## Your objective:
Nothing but a number is wanted here: the count of lines in the data holding the word "Workers".
╭─ Record excerpts
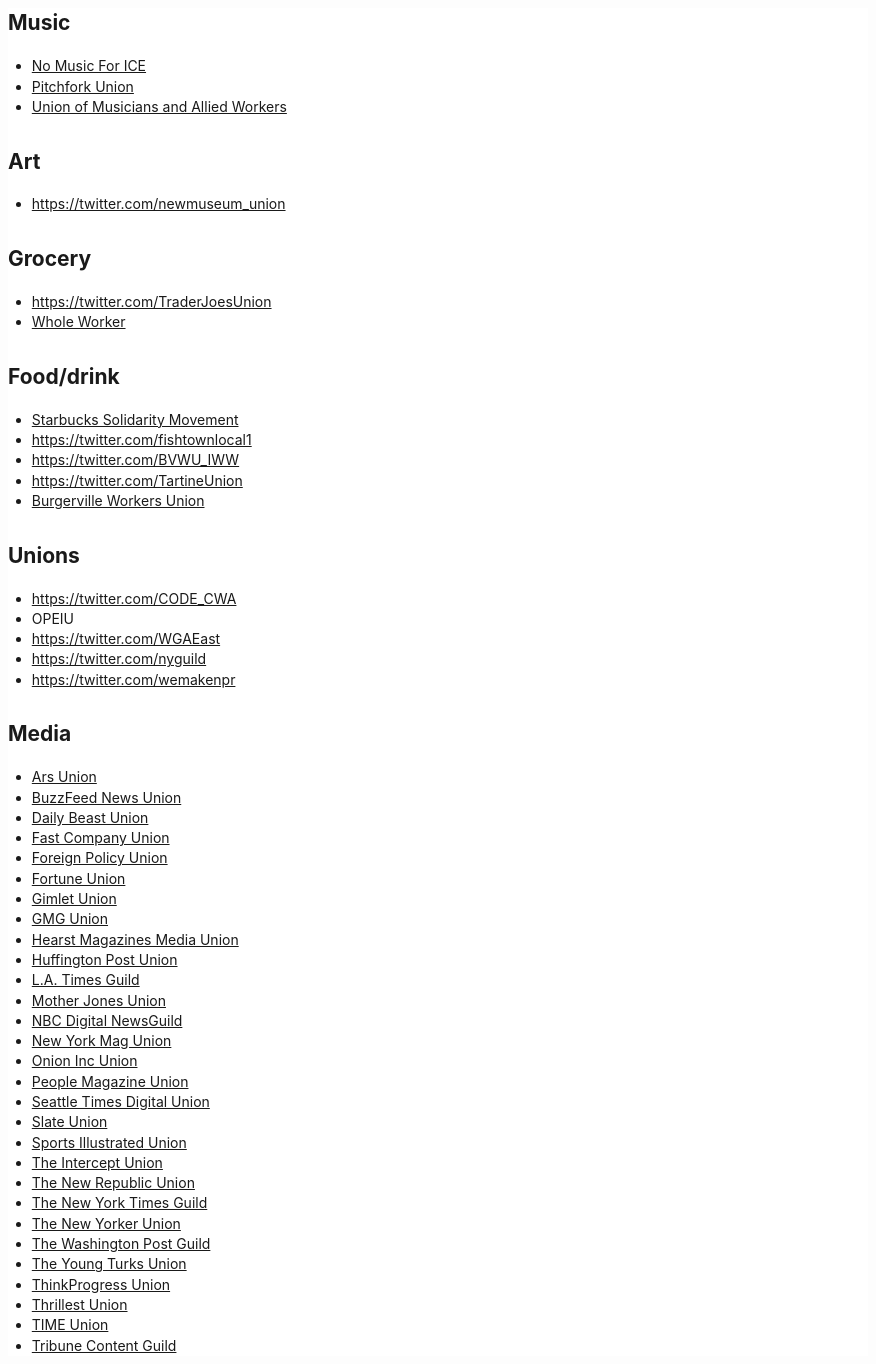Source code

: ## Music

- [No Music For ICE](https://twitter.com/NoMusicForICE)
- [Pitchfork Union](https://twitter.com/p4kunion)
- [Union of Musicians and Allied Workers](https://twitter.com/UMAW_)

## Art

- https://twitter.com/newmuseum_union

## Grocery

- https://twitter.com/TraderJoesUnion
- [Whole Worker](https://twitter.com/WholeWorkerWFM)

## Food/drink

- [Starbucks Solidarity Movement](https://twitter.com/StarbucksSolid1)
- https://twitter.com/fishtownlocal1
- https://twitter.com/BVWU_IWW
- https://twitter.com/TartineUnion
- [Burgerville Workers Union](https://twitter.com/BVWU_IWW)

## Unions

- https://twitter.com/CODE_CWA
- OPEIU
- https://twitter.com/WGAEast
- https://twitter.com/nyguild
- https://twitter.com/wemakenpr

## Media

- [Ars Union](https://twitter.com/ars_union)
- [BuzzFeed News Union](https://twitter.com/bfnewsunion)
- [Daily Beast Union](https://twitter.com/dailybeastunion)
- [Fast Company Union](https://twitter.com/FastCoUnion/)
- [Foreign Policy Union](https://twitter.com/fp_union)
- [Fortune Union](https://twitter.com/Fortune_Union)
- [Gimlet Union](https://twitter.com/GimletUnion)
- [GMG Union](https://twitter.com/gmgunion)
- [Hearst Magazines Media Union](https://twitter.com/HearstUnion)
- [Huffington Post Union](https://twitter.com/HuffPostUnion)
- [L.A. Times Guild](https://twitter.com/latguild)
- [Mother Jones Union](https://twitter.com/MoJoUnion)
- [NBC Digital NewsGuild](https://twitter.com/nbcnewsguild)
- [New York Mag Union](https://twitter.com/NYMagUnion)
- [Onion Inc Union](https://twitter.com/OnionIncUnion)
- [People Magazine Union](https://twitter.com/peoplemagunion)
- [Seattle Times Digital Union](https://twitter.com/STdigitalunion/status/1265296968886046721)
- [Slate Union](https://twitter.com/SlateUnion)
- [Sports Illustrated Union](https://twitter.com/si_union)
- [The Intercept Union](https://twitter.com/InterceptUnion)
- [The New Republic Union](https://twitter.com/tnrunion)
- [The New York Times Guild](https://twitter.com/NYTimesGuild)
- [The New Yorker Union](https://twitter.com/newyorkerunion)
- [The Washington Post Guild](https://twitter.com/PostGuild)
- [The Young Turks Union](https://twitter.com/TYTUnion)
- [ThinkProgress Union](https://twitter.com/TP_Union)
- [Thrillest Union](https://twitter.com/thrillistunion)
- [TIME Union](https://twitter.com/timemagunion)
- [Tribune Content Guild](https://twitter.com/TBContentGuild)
╰─
## Answer area:
2